__INSTRUCTION__:
Look through the lines below and extract each one that contains "link".

__PROVIDED RECORDS__:

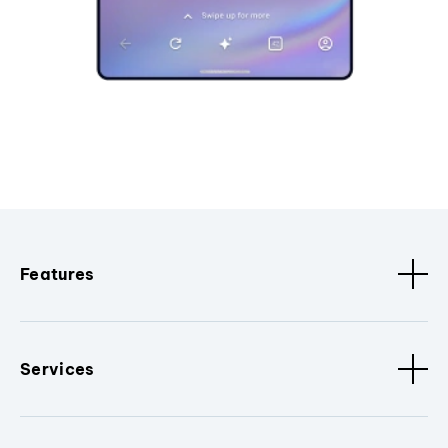
Features
Services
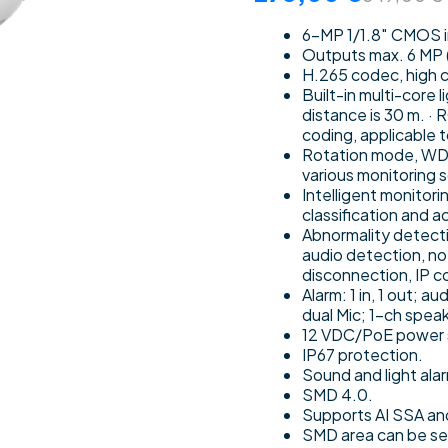
6-MP 1/1.8″ CMOS im
Outputs max. 6 MP
H.265 codec, high c
Built-in multi-core 
distance is 30 m. ·
coding, applicable 
Rotation mode, WDR,
various monitoring 
Intelligent monitori
classification and 
Abnormality detecti
audio detection, no 
disconnection, IP co
Alarm: 1 in, 1 out; a
dual Mic; 1-ch spea
12 VDC/PoE power 
IP67 protection.
Sound and light alar
SMD 4.0.
Supports AI SSA an
SMD area can be set 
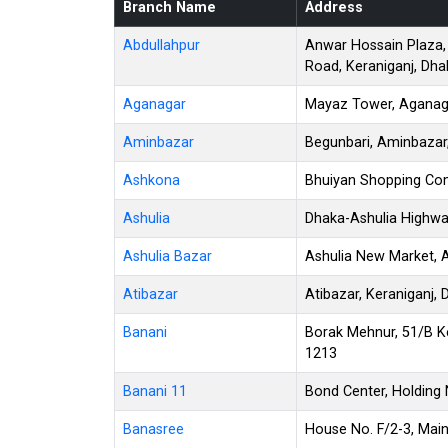
Branch Name
Address
Abdullahpur
Anwar Hossain Plaza,
Road, Keraniganj, Dha
Aganagar
Mayaz Tower, Aganagar
Aminbazar
Begunbari, Aminbazar
Ashkona
Bhuiyan Shopping Co
Ashulia
Dhaka-Ashulia Highwa
Ashulia Bazar
Ashulia New Market, A
Atibazar
Atibazar, Keraniganj,
Banani
Borak Mehnur, 51/B K
1213
Banani 11
Bond Center, Holding 
Banasree
House No. F/2-3, Mai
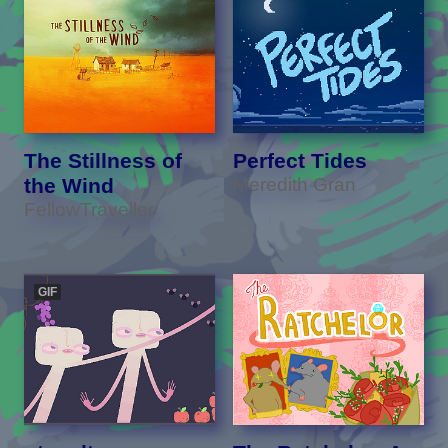
The Stillness of
Perfect Tides
the Wind
Meredith Gran
FellowTraveller
GIF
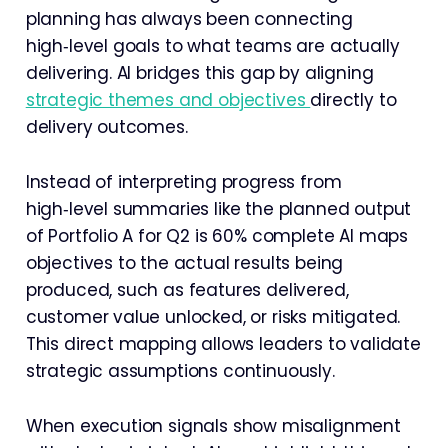
planning has always been connecting
high‑level goals to what teams are actually
delivering. AI bridges this gap by aligning
strategic themes and objectives
directly to
delivery outcomes.
Instead of interpreting progress from
high‑level summaries like the planned output
of Portfolio A for Q2 is 60% complete AI maps
objectives to the actual results being
produced, such as features delivered,
customer value unlocked, or risks mitigated.
This direct mapping allows leaders to validate
strategic assumptions continuously.
When execution signals show misalignment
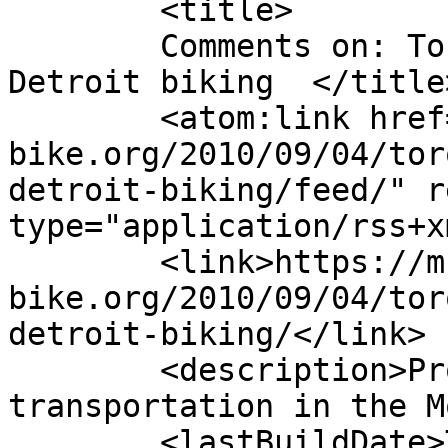
	<title>

	Comments on: Toronto shows some love for 
Detroit biking	</title>

	<atom:link href="https://m-
bike.org/2010/09/04/tor
detroit-biking/feed/" r
type="application/rss+x
	<link>https://m-
bike.org/2010/09/04/tor
detroit-biking/</link>

	<description>Promoting non-motorized 
transportation in the M
	<lastBuildDate>Tue, 31 Aug 2010 21:14:02 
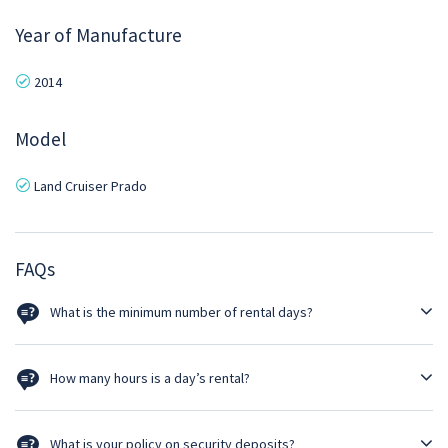
Year of Manufacture
2014
Model
Land Cruiser Prado
FAQs
What is the minimum number of rental days?
Self driven option must be a minimum of 3 days rental.
How many hours is a day’s rental?
Rental per day is 24 hours. Thus, rental ends at the same time as
delivered. However, luxury cars such as Prado & Pajero given for self-
What is your policy on security deposits?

__OUTPUT BELOW__:
	<atom:link href="https://m-
	<link>https://m-
detroit-biking/</link>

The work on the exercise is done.